L'ONG Sherpa, partie civile dans l'enquête pour financement du terrorisme qui vise Lafarge, accuse le cimentier de ne pas collaborer avec les enquêteurs et demande au parquet de diligenter une enquête "pour entrave à l'exercice de la justice", a indiqué mardi l'association.
Lafarge "ment quand il affirme pleinement collaborer avec les enquêteurs". Lafarge, mis en cause pour avoir transmis de l'argent et acheté du pétrole à des groupes djihadistes dont l'État islamique pour continuer à faire tourner sa cimenterie en Syrie, "ment quand il affirme pleinement collaborer avec les enquêteurs", a dénoncé lors d'une conférence de presse, Marie Dosé, avocate de l'ONG qui représente onze anciens employés syriens de l'usine.
Avant la perquisition menée au siège du groupe à Paris les 14 et 15 novembre, "les ordinateurs ont été passés à l'eau de javel pour empêcher la justice de travailler", a-t-elle accusé. Les juges d'instruction, qui pilotent cette enquête depuis juin, semblent dresser le même constat : "Des éléments essentiels ne se trouvaient plus au siège lorsque la perquisition a été effectuée", ont-ils récemment relevé, d'après une source proche du dossier. "L'intégralité de la comptabilité susceptible d'impliquer la personne morale n'a pas été davantage transmise", ont-ils ajouté.
La "frilosité, la complaisance voire la complicité" des autorités françaises. Par ailleurs, deux mis en examen ont fait état de "propositions d'accord du groupe pour soit acheter leur silence soit devancer les interrogations qui pourraient leur être soumises", selon Sherpa qui demande l'ouverture d'une enquête pour "entrave à l'exercice de la justice". L'avocat William Bourdon, président de l'ONG, s'interroge quant à lui sur la "frilosité, la complaisance voire la complicité" des autorités françaises.

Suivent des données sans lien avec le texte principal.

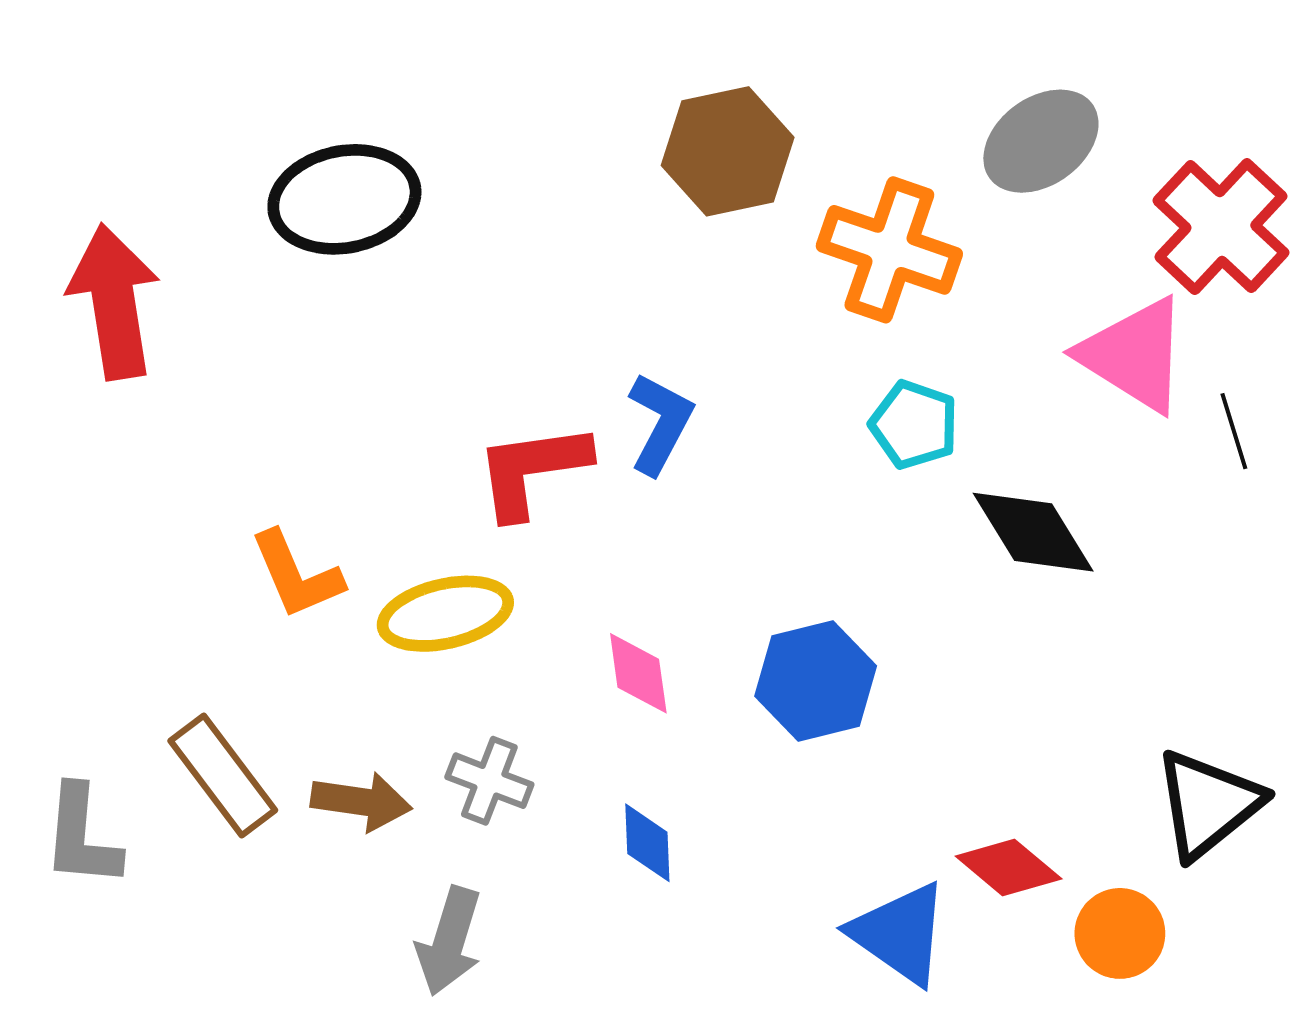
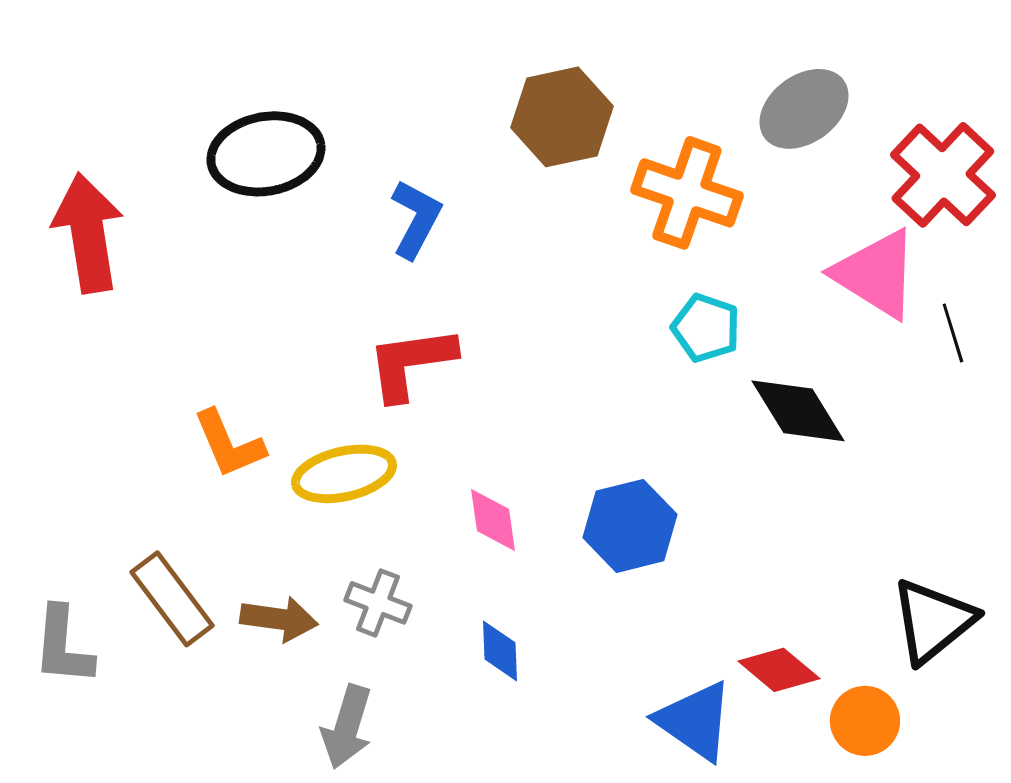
blue L-shape: (660, 423) -> (416, 219), moved

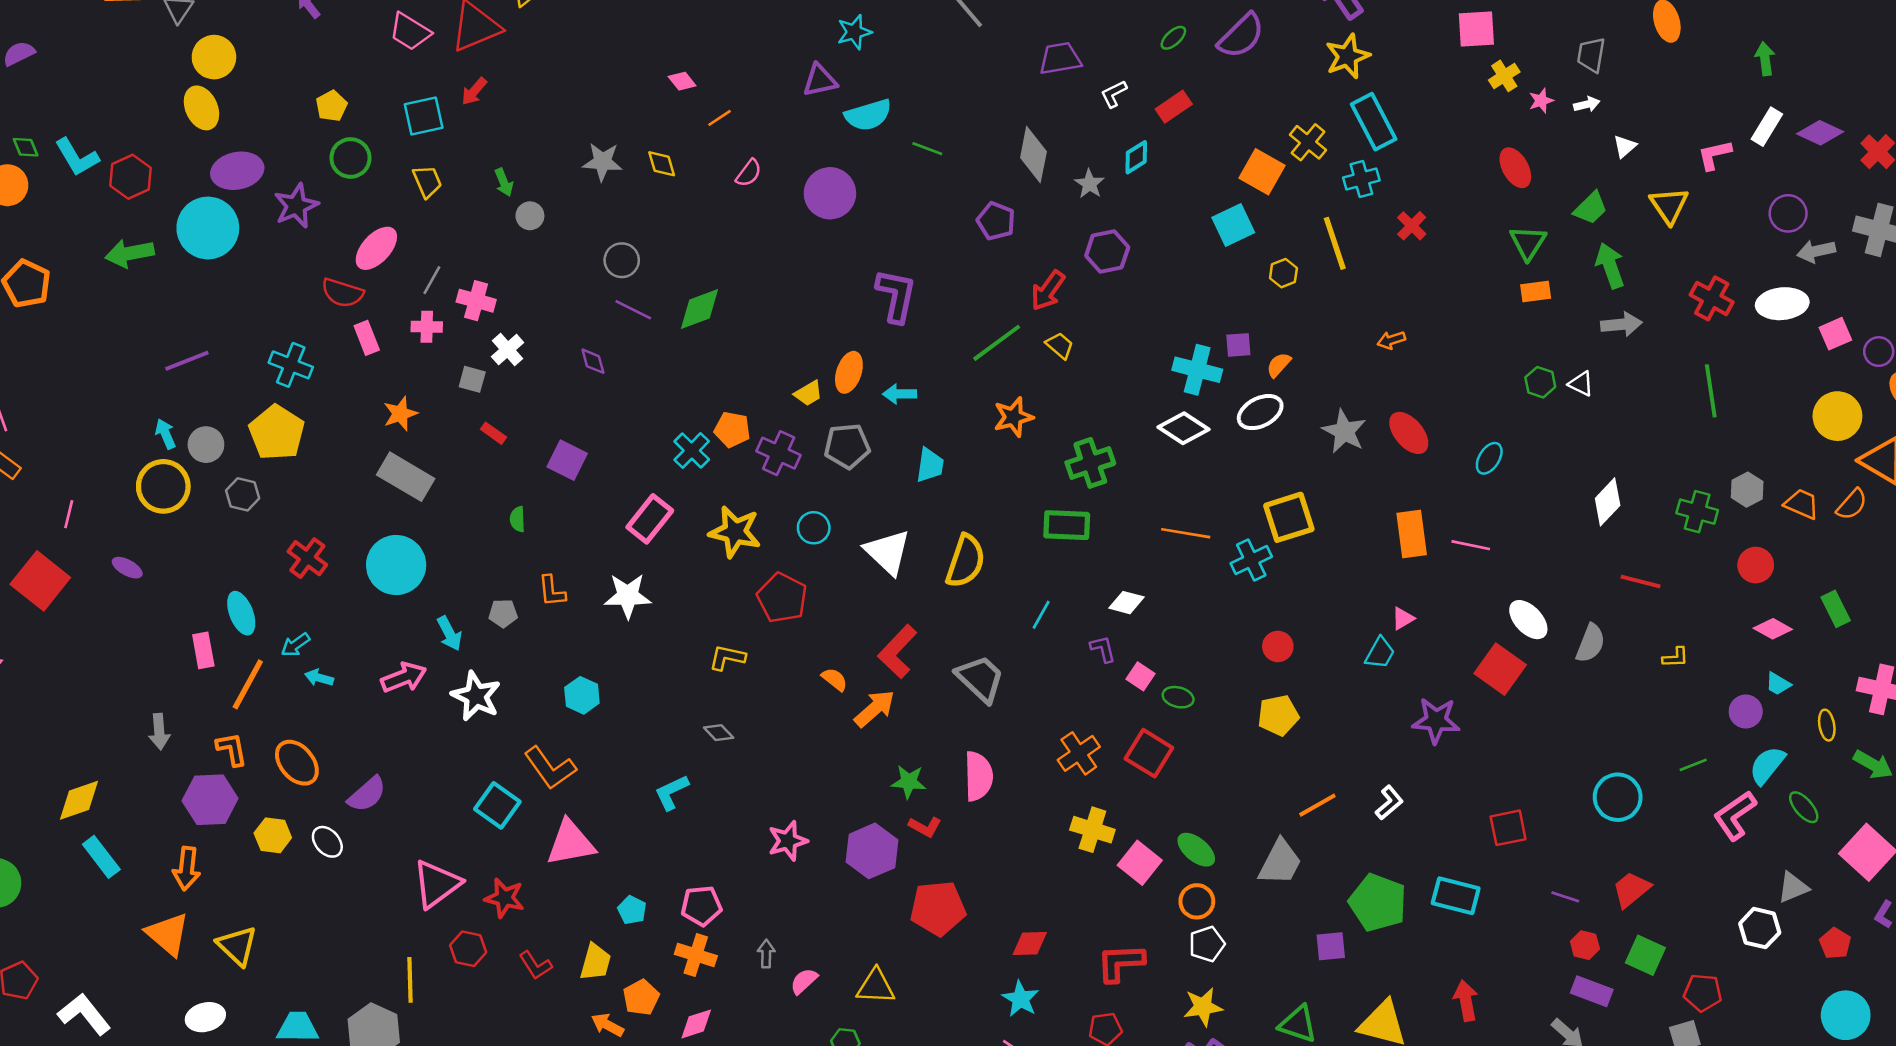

Des cadres et responsables du cimentier français, qui a fusionné avec le Suisse Holcim en 2015, ont relaté aux enquêteurs que la décision de se maintenir en Syrie avait reçu l'aval du quai d'Orsay. Par ailleurs, dès septembre 2014, peu de temps avant que l'EI prenne le contrôle du site, plusieurs télégrammes diplomatiques à destination de la direction générale du Trésor faisaient état de la situation de Lafarge en Syrie. Or "il a fallu attendre un article dans Le Monde près de deux ans plus tard pour qu'une enquête soit ouverte", a noté Marie Dosé.
"Qui nous dit qu'entre-temps, une partie de l'argent versé à l'EI n'a pas servi à financer un attentat en France ?", a-t-elle ajouté. Six cadres et responsables du cimentier ont été mis en examen en décembre pour "mise en danger de la vie d'autrui" et "financement d'une entreprise terroriste", dont l'ex-PDG de Lafarge Bruno Lafont, et l'ex-directeur général de LafargeHolcim Éric Olsen, une première pour de grands patrons français.